::: DATA FOR THE TASK

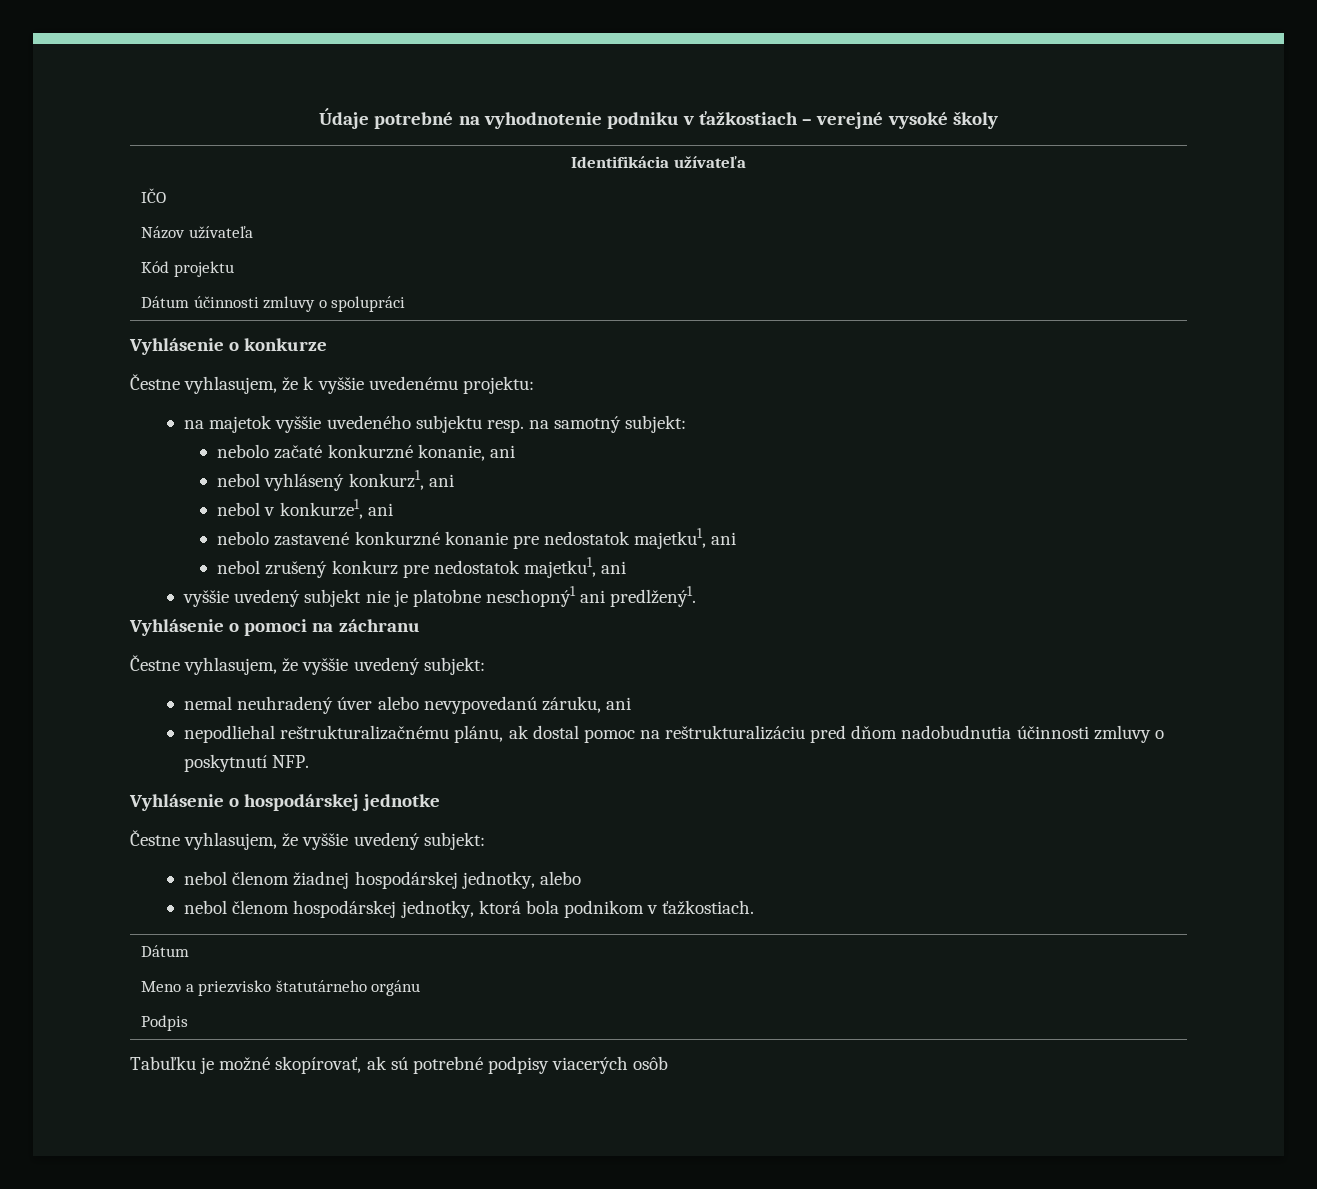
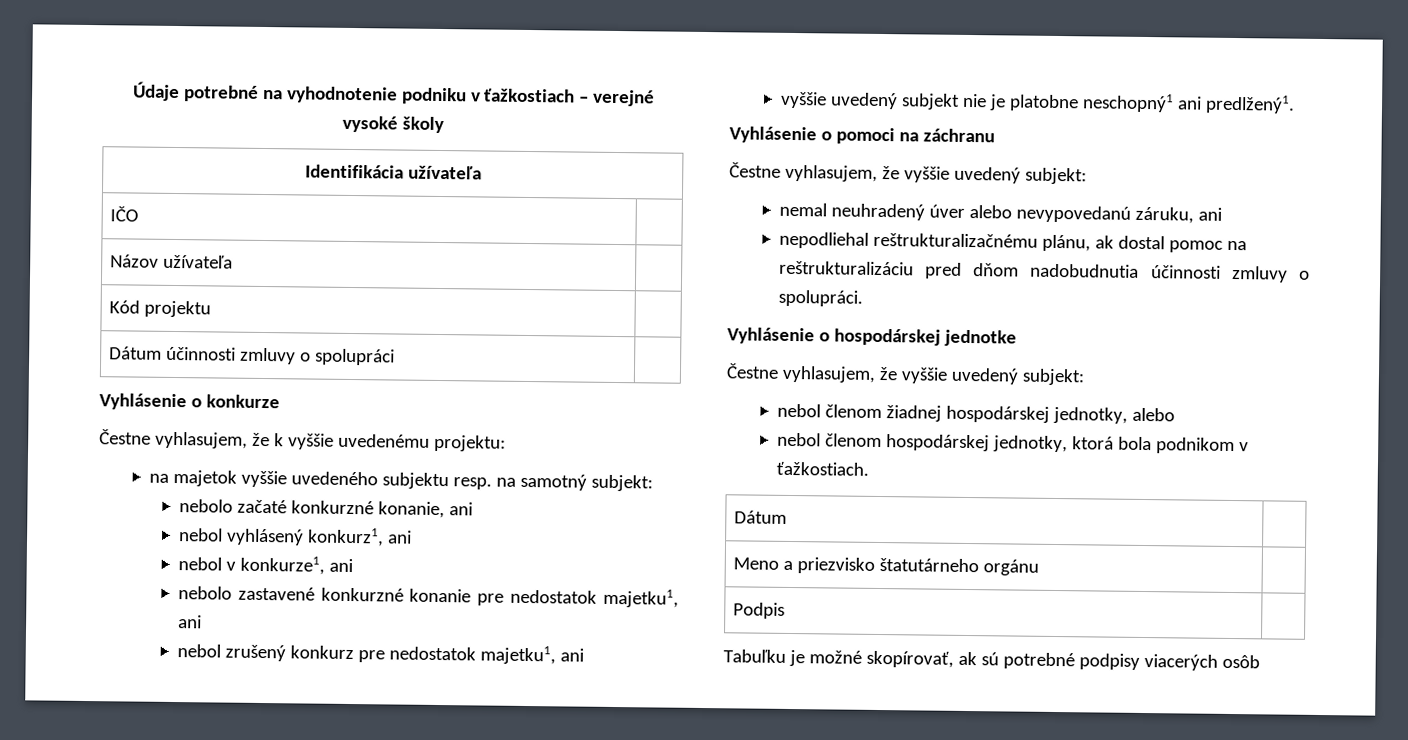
[184,754,310,772] poskytnutí NFP. -> [777,289,863,307] spolupráci.

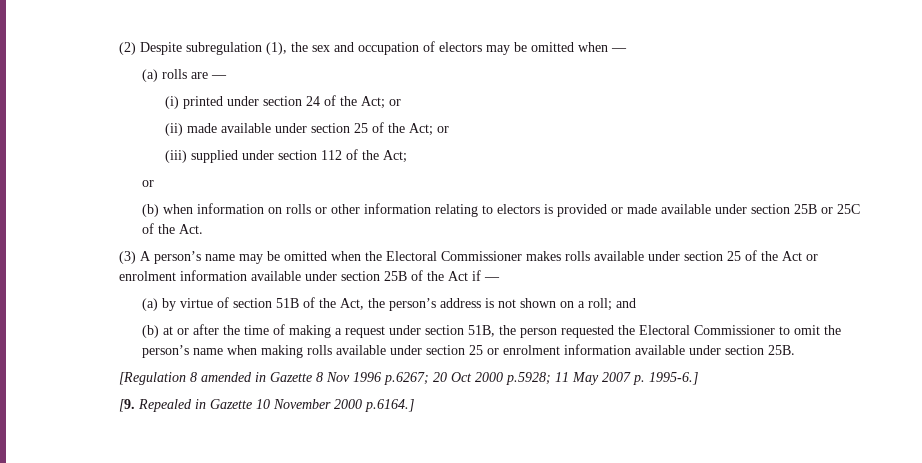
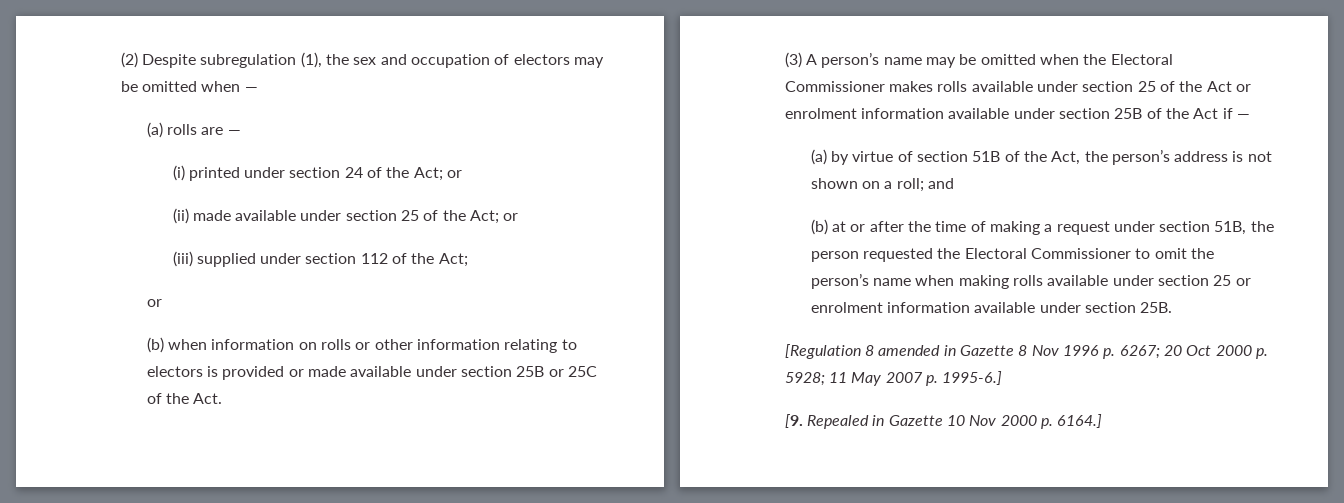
[383,372,429,385] p.6267; -> [1103,345,1160,359] p. 6267;
[505,372,551,385] p.5928; -> [1255,348,1268,359] [784,372,825,386] p. 5928;
[272,399,414,412] November 2000 p.6164.] -> [969,414,1103,429] Nov 2000 p. 6164.]

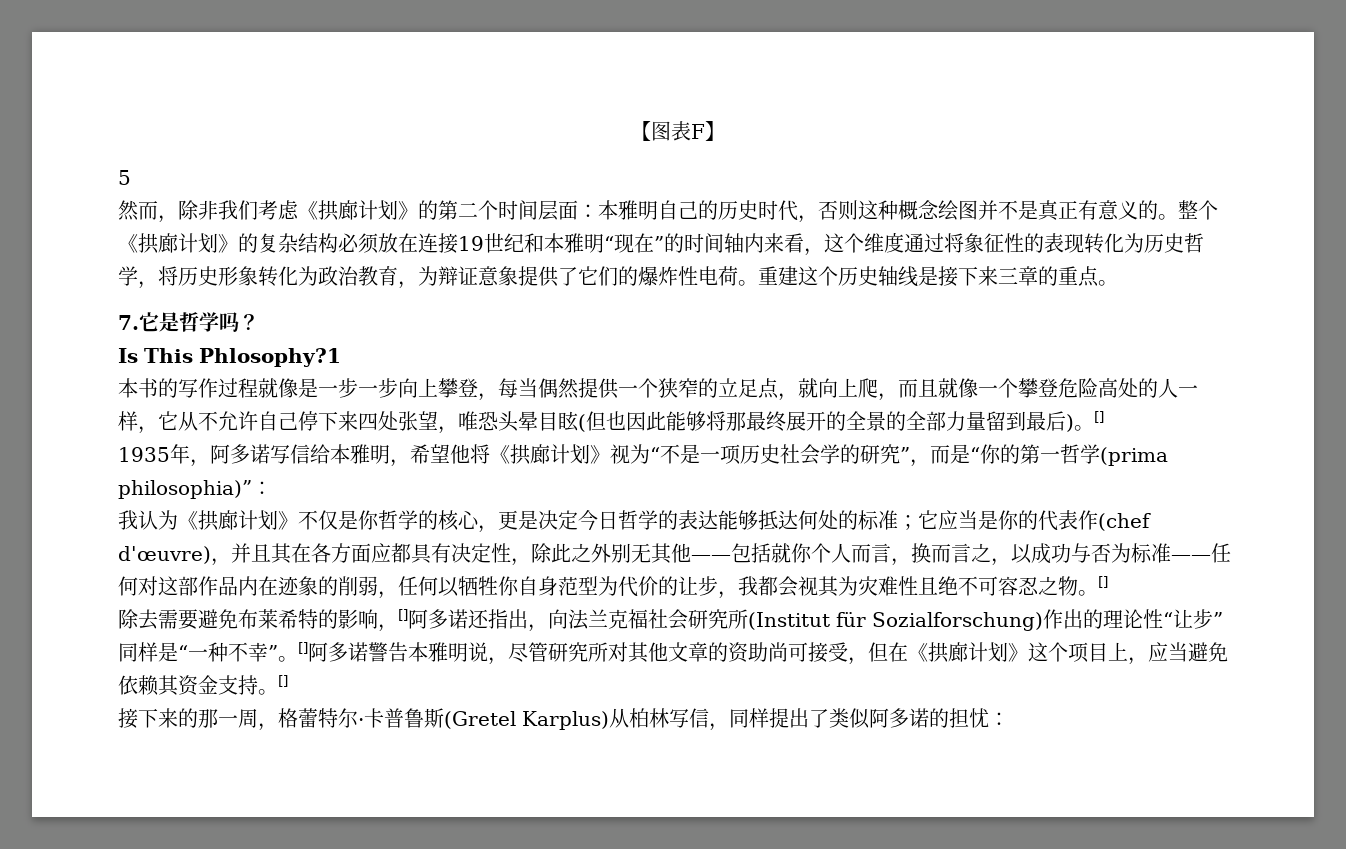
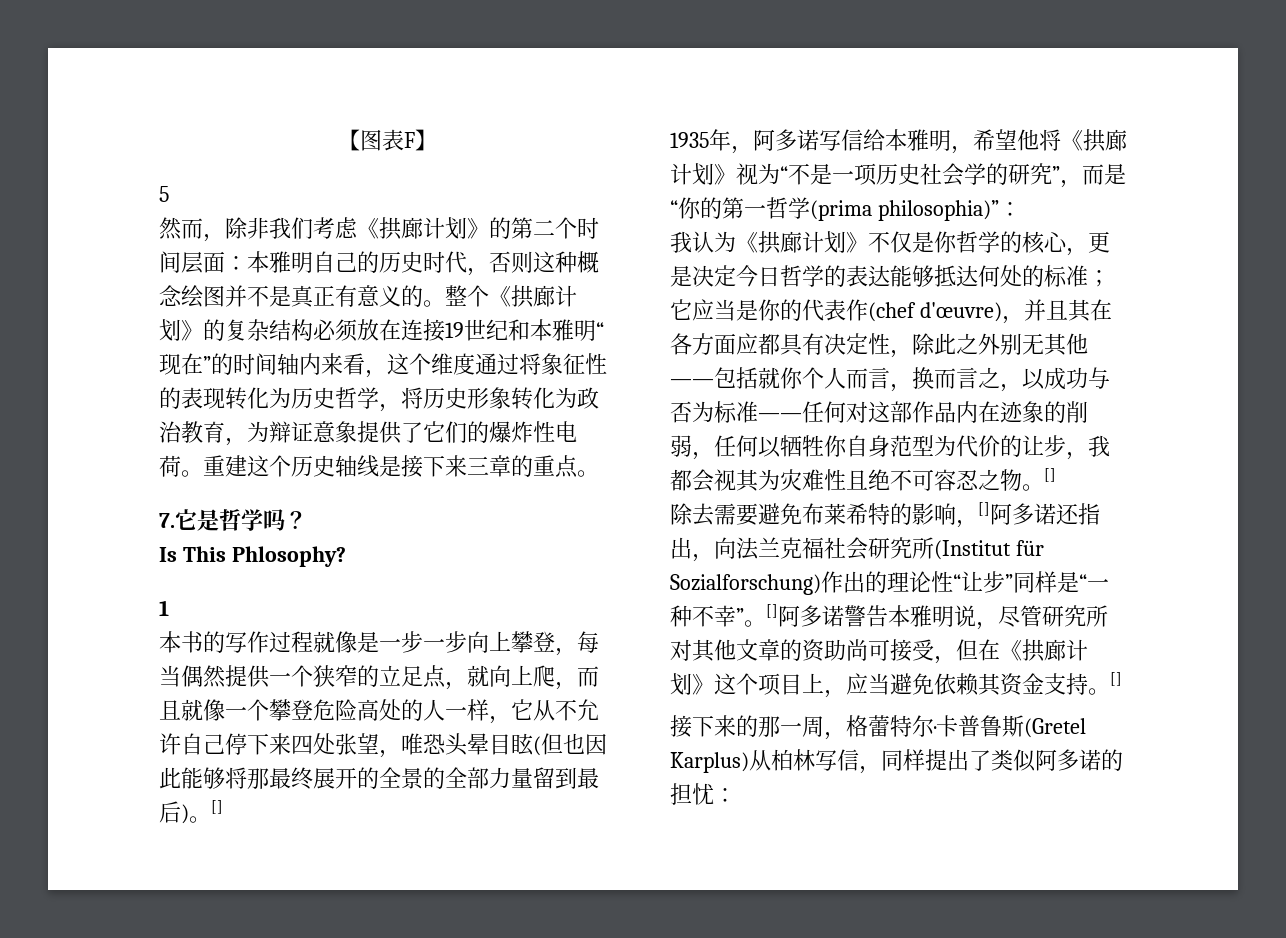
[199,348,341,367] Phlosophy?1 -> [231,546,346,567] [159,600,169,616] Phlosophy? // 1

::::::

_WHAT IS EXPECTED_
Set out, exactly as given, the line that contains "[383,372,429,385] p.6267; ->" along with each line after it through the end of the records above; omit the pictures.

_OUTPUT OF THE EXERCISE_
[383,372,429,385] p.6267; -> [1103,345,1160,359] p. 6267;
[505,372,551,385] p.5928; -> [1255,348,1268,359] [784,372,825,386] p. 5928;
[272,399,414,412] November 2000 p.6164.] -> [969,414,1103,429] Nov 2000 p. 6164.]

[199,348,341,367] Phlosophy?1 -> [231,546,346,567] [159,600,169,616] Phlosophy? // 1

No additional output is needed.